### SELECTED EXCERPT
---*---

The central result here is that efficiencies were high in both centroid tasks, but substantially lower in the mean-size task. Based on previous literature, these results were expected for the mean-size task and the equi-weighted centroid task. The simulations reported by Myczek and Simons (
2008) suggested that the estimate of the mean size of a group of items is obtained with low postfilter efficiency. Also, previous research from our lab (Drew et al.,
2010; Sun et al.,
2016) found that equi-weighted centroids could be estimated with high postfilter efficiency. The surprising result is that locating the centroid while weighting items in proportion to their size can also be done with high postfilter efficiency. This is surprising because one might expect that postfilter efficiency the in size-weighted centroid task would be no better than the lesser of the two obtained in the mean-size task and the equi-weighted centroid task. Our results show that observers achieved almost identical high efficiencies in the two centroid tasks and that the postfilter efficiency was much lower in the mean-size task. However, this implies, counterintuitively, that a summary statistical representation based on a combination of two distinct kinds of information—location and size—appears to be substantially easier for observers than a summary statistical representation based on only one of these components (size).
These results suggest that estimation of mean size is different and perhaps more difficult for observers than a centroid task that also involves size information. First, the high efficiencies achieved in the size-weighted centroid task show that both location and size information are accurately registered for most, if not all, of the squares. Second, the influence-function analysis suggests that although observers can achieve a weighting rule that accurately gauges the sizes of display squares in the size-weighted centroid task, they are unable to achieve such a weighting rule in the mean-size task.

---*---

### EXERCISE DATA
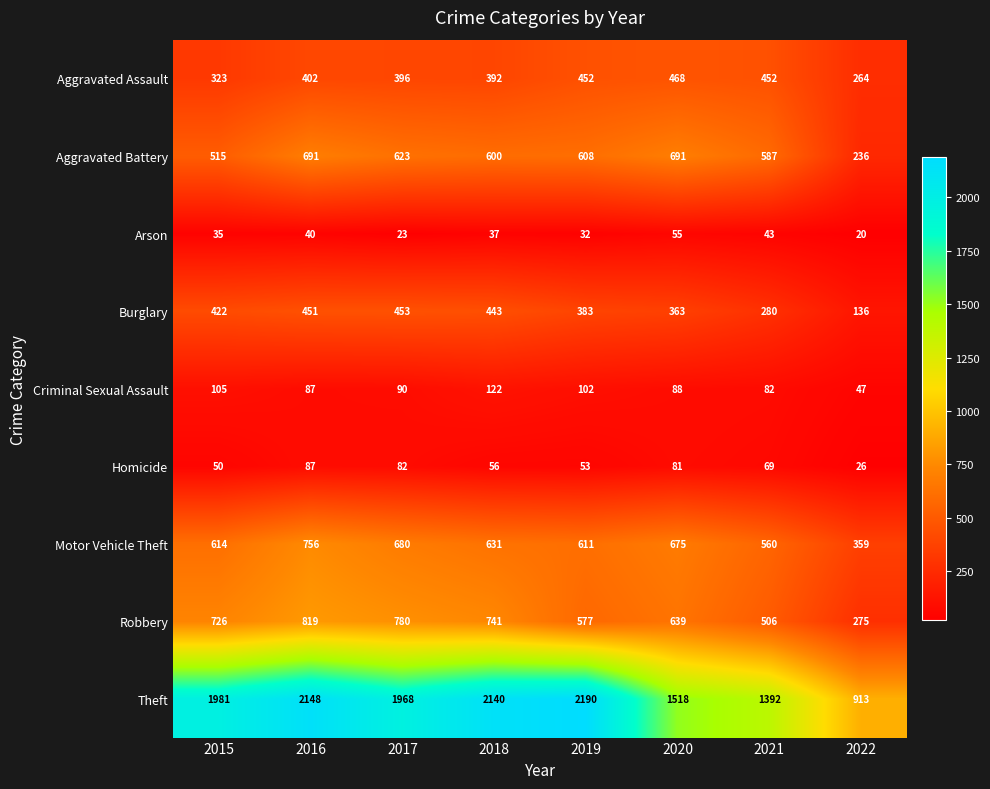

At how many categories does at least one series exceed 513?

8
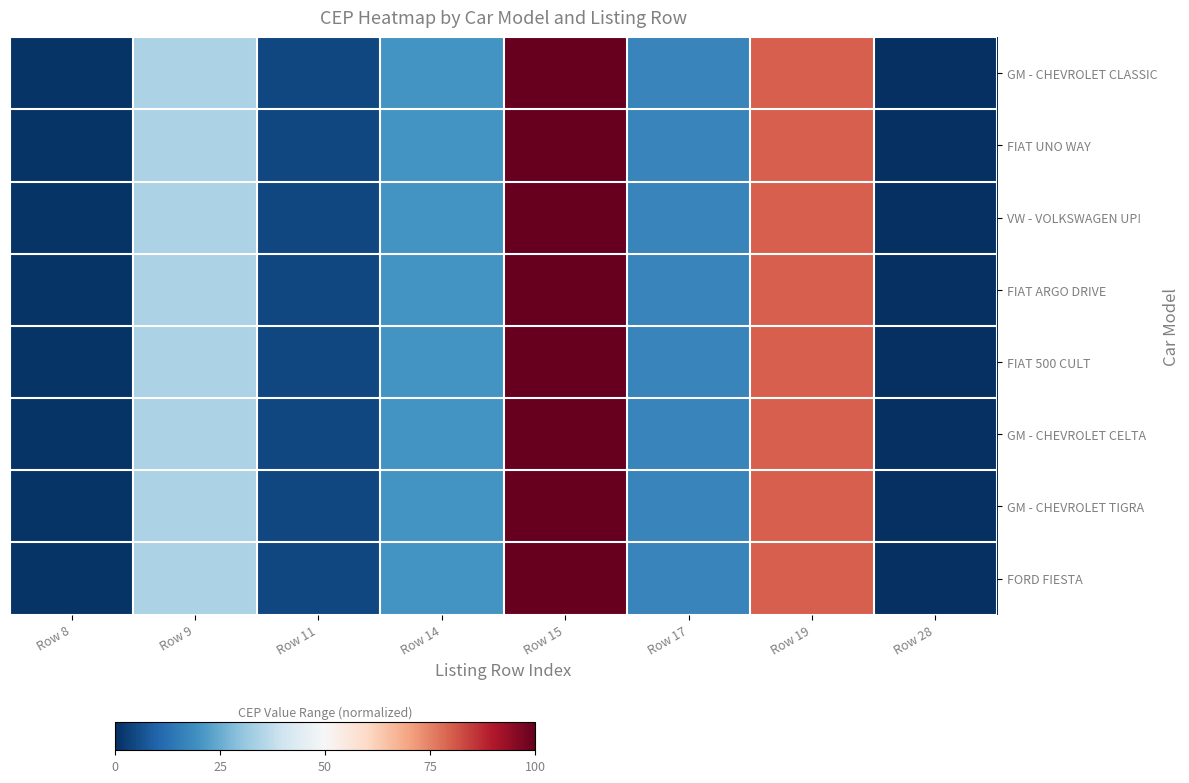

Reading left to right, what are all the values shown in this chart?

GM - CHEVROLET CLASSIC: Row 8=1.0	Row 9=34.2	Row 11=4.6	Row 14=20.0	Row 15=100.0	Row 17=16.9	Row 19=80.0	Row 28=0.0
FIAT UNO WAY: Row 8=1.0	Row 9=34.2	Row 11=4.6	Row 14=20.0	Row 15=100.0	Row 17=16.9	Row 19=80.0	Row 28=0.0
VW - VOLKSWAGEN UP!: Row 8=1.0	Row 9=34.2	Row 11=4.6	Row 14=20.0	Row 15=100.0	Row 17=16.9	Row 19=80.0	Row 28=0.0
FIAT ARGO DRIVE: Row 8=1.0	Row 9=34.2	Row 11=4.6	Row 14=20.0	Row 15=100.0	Row 17=16.9	Row 19=80.0	Row 28=0.0
FIAT 500 CULT: Row 8=1.0	Row 9=34.2	Row 11=4.6	Row 14=20.0	Row 15=100.0	Row 17=16.9	Row 19=80.0	Row 28=0.0
GM - CHEVROLET CELTA: Row 8=1.0	Row 9=34.2	Row 11=4.6	Row 14=20.0	Row 15=100.0	Row 17=16.9	Row 19=80.0	Row 28=0.0
GM - CHEVROLET TIGRA: Row 8=1.0	Row 9=34.2	Row 11=4.6	Row 14=20.0	Row 15=100.0	Row 17=16.9	Row 19=80.0	Row 28=0.0
FORD FIESTA: Row 8=1.0	Row 9=34.2	Row 11=4.6	Row 14=20.0	Row 15=100.0	Row 17=16.9	Row 19=80.0	Row 28=0.0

---*---

### EXERCISE INSTRUCTIONS
In the passage on centroid and mean-size estimation, what does the influence-function analysis suggest about observers' weighting rules?

### EXERCISE SOLUTION
Observers can achieve a weighting rule that accurately gauges the sizes of the display squares in the size-weighted centroid task, but they cannot achieve such a rule in the mean-size task.